Draft Reply LS on traffic model for immersive communication
Source: Huawei Tech.(UK) Co.. Ltd
Meeting:
TSGS4_135_India
Agenda Item:
5.2
| Agenda item description | Other 3GPP groups |
|---|---|
| Doc type | LS out |
| For action | Approval |
| Release | Rel-20 |
| Related WIs | FS_6G_MED |
| Reply to | RAN WG1 |
| Original LS | R1-2509596 |
| download_url | Download Original |
| Cc | SA |
| To | RAN WG1 |
| For | Approval |
| Type | LS out |
| Contact | Rufail Mekuria |
| Uploaded | 2026-02-03T09:43:18.620000 |
| Contact ID | 104180 |
| Revised to | S4-260451, S4-260453 |
| TDoc Status | merged |
| Reservation date | 02/02/2026 14:30:50 |
| Agenda item sort order | 7 |
Review Comments
[Technical] The conclusion that SA4 studies “support the 20–100 Mbit range” is over-generalized: TR 26.956 Clause 9 results were at 25–30 fps, so using them to justify the same range for 90–120 fps immersive traffic (as RAN1 is modeling) is not technically substantiated without scaling assumptions or additional data.

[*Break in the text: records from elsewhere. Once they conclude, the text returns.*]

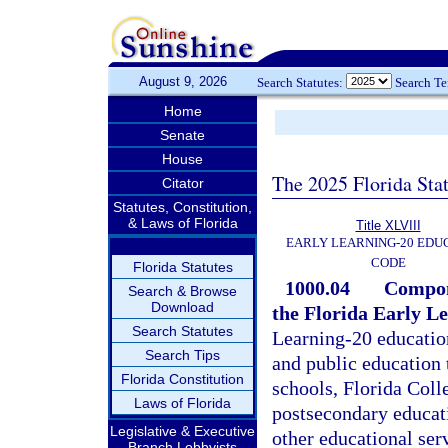
August 9, 2026
Search Statutes:
Search T
Home
Senate
House
The 2025 Florida Sta
Citator
Statutes, Constitution,
& Laws of Florida
Title XLVIII
EARLY LEARNING-20 EDU
CODE
Florida Statutes
1000.04
Compone
Search & Browse
Download
the Florida Early L
Search Statutes
Learning-20 education
Search Tips
and public education
Florida Constitution
schools, Florida Colle
Laws of Florida
postsecondary educatio
Legislative & Executive
other educational ser
Branch Lobbyists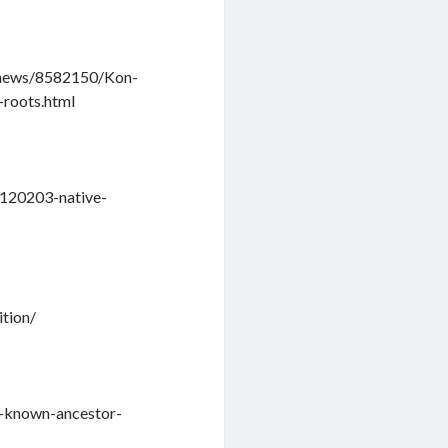
e-news/8582150/Kon-
-roots.html
/120203-native-
ition/
t-known-ancestor-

[Technical] The statement that uplink “expected to require higher bit-rates within the range due to encoder constraints” is internally inconsistent: weaker encoders typically reduce achievable quality at a given bitrate (or require more bitrate for same quality), but uplink is also power/complexity constrained and often uses more aggressive compression—this needs a clearer, evidence-based direction (higher vs lower bitrate) and conditions.
[Technical] The document does not map the cited codec-study “rate points” (20–100 Mbit) to a traffic model definition needed by RAN1 (e.g., average vs peak, packetization, burstiness, frame/GoP structure, latency constraints), so it is not directly actionable for PHY/MAC evaluation.
[Technical] The “no values above 100 Mbit reported” argument from TR 26.955 is not a valid upper bound for future immersive/6G traffic; it reflects tested points and selected sequences, not a limit—this risks incorrectly constraining RAN1 modeling.
[Technical] The GeForce Now “~50 Mbit+” reference is a downlink cloud-gaming service and not representative of immersive uplink capture/telepresence; using it as supporting evidence for uplink or “transparent quality” immersive communications is misleading.
[Technical] The uplink discussion assumes “temporary frame rate drops and/or quality switches” yet still claims “comparable bit-rates”; adaptive drops typically reduce instantaneous/average bitrate—if the intent is that peak bitrate remains high, the text should explicitly distinguish peak vs average and adaptation behavior.
[Technical] The contribution mentions “4K + HDR at 120 fps” but does not specify whether this is mono/stereo, FoV, chroma format, bit depth, or codec configuration; without these, the bitrate numbers are not comparable across studies or usable for a traffic model.
[Technical] The note that Gaussian splat imaging “could result in (much) larger bit-rates” is too vague for RAN1; at minimum it should indicate expected order-of-magnitude ranges, whether uplink/downlink, and whether the traffic is video-like (CBR/VBR) or geometry/texture-stream-like.
[Technical] The document does not clarify whether the 20–100 Mbit range refers to single-stream user traffic or aggregate (e.g., multiple cameras/views/sensors), which is critical for immersive communication where multi-sensor uplink is common.
[Editorial] Several claims cite TR clauses/tables (e.g., “Table 6.6.3.7-1”) without enough context to verify relevance (what codec, what content, what operating points); adding the exact metric (e.g., “target bitrate points for highest quality anchors”) would improve traceability.
[Editorial] Terminology is inconsistent/vague (“transparent quality”, “highest quality sequences”, “higher range of 20–100 Mbit”); these should be aligned to 3GPP wording (e.g., “visually lossless/transparent” with defined test methodology) or clearly qualified as informal.
[Editorial] The document mixes “RAN1” and “RAN WG1” and “SA WG4 to be” in a way that is confusing for an LS; tighten the addressee/source naming and ensure the organizational references match current 3GPP structure for Rel-20 FS_6G_MED.